Sebegitunya? Ya. Menurut dugaan TPV Polresta Surakarta, AM dianggap menulis komentar hoaks. Selintas terlihat Tim Polisi Virtual sudah melaksanakan tugas pokok sesuai dengan fungsi yang mereka emban. Itu sekilas. Kalau diamati secara saksama, ada potensi salah tanggap yang berujung salah tangkap.
Sebelum membahas potensi salah tanggap dan salah tangkap, mari kita sidik dulu komentar AM.
"Tau apa dia tentang sepak bola, taunya dikasih jabatan saja," ujar AM seperti dinukil oleh Kompas.com.
Selanjutnya, mari kita sibak tanggapan TPV Polresta Surakarta. Syahdan, polisi menganggap komentar itu sarat muatan hoaks. Unsur dugaan: menyatakan "dikasih jabatan". Fakta: Gibran terpilih menjadi Wali Kota Surakarta melalui pilwalkot.
Kombes Pol. Ade Safri Simanjuntak, Kapolresta Surakarta, menyatakan sudah berkonsultasi kepada ahli bahasa, ahli pidana, dan ahli ITE sebelum membekuk AM. Dengan demikian, polisi telah meyakini tidak salah tanggap dan salah tangkap.
"Komentar tersebut sangat mencederai KPU, Bawaslu, TNI, Polri, dan seluruh masyarakat Kota Solo yang telah menyelenggarakan pilkada langsung sesuai dengan UUD 1945," ucap Kapolresta Surakarta yang dikutip cnnindonesia.com.
Langkah penyelesaian pun sudah dilakukan. AM diminta menghapus cuitannya dan meminta maaf. AM setuju. Lewat video yang ditayangkan di akun Intagram @PolrestaSurakarta, AM sudah mengaku salah. Ia juga berjanji tidak akan mengulangi perbuatannya.
Apakah langkah TPV Polresta Surakarta sudah tepat? Tunggu dulu. Kita ulas dulu komentar AM. Kita mesti menilik komentar itu agar tahu duduk perkaranya. Tilikan saya bersandar pada berita yang sumbernya sudah saya cantumkan di atas.
Baiklah. Saya cantumkan kembali komentar AM. Tahu apa dia tentang sepak bola, tahunya dikasih jabatan saja. Saya membaca ulang komentar itu sebanyak tiga kali. Sudah seperti makan obat. Biar lebih ajek.
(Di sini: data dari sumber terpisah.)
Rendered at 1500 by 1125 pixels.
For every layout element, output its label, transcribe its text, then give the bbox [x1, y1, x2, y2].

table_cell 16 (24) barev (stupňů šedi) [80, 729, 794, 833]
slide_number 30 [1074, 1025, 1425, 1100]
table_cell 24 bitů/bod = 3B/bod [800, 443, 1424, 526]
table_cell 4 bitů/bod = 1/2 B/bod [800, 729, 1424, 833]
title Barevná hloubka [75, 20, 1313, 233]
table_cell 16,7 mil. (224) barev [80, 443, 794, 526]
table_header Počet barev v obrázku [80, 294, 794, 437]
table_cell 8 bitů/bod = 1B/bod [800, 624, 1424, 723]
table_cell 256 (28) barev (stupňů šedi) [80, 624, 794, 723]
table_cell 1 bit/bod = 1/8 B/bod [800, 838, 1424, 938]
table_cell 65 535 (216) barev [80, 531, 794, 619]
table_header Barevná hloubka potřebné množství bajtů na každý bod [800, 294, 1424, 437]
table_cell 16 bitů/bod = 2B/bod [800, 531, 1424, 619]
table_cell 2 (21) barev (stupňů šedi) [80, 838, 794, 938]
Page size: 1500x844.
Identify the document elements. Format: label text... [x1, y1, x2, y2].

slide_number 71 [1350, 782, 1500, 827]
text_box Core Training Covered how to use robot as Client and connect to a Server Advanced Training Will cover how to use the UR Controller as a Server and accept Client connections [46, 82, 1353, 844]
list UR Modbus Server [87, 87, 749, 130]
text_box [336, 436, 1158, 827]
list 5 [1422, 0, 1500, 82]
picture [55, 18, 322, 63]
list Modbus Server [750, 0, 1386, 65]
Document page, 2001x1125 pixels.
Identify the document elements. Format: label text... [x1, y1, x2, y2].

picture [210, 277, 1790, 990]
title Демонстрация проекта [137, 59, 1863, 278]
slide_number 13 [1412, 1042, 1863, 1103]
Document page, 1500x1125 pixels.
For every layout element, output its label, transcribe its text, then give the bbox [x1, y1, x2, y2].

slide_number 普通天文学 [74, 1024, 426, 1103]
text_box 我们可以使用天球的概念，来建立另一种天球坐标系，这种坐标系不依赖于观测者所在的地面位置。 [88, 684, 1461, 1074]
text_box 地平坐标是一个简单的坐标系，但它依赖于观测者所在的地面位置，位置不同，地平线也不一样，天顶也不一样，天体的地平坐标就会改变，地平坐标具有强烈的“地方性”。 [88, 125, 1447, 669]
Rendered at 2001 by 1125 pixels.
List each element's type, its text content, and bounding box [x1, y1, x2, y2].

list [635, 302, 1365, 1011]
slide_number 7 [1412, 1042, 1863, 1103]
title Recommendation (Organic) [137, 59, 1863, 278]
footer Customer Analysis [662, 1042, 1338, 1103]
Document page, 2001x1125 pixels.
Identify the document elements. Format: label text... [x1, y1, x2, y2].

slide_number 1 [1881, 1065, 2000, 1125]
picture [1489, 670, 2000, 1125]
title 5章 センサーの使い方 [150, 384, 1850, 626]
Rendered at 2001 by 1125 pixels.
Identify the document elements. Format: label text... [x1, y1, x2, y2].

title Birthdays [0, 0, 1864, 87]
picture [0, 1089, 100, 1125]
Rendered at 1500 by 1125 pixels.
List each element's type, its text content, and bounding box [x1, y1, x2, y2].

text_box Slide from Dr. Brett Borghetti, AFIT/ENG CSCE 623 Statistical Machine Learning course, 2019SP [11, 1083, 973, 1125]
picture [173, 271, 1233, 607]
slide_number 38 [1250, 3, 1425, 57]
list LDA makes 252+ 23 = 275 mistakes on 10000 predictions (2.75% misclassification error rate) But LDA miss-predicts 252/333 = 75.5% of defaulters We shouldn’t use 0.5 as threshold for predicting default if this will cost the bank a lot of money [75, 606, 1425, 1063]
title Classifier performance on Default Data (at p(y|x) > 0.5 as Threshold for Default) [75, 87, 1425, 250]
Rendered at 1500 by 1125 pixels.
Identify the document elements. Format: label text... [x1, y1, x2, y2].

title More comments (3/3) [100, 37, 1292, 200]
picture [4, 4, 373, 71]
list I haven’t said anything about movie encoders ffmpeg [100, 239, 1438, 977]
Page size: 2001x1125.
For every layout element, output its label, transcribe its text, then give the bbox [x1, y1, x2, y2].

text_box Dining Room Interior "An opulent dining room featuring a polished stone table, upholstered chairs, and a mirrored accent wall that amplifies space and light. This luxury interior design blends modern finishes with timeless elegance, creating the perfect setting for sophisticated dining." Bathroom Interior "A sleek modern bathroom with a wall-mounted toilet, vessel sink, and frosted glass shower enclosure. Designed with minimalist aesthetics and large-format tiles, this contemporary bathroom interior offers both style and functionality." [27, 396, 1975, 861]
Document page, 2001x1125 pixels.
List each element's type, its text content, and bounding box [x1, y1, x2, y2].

Setelah merenung beberapa saat, tidak ada kejanggalan dari komentar AM. Coba dibaca dengan saksama. AM bilang, Gibran cuma tahu "dikasih jabatan". Apa yang salah dari komentar itu? Gibran memang dikasih jabatan. Ia dipilih oleh rakyat. Artinya, rakyat memberikan jabatan wali kota kepada Gibran.
Andaikan rakyat Surakarta tidak memberikan suaranya kepada Gibran, otomatis putra sulung Pak Jokowi itu tidak akan memenangi pilwalkot. Dari situ terlihat TPV Polresta Surakarta tergesa-gesa, sekalipun Kapolresta mengaku sudah berkonsultasi kepada ahli bahasa.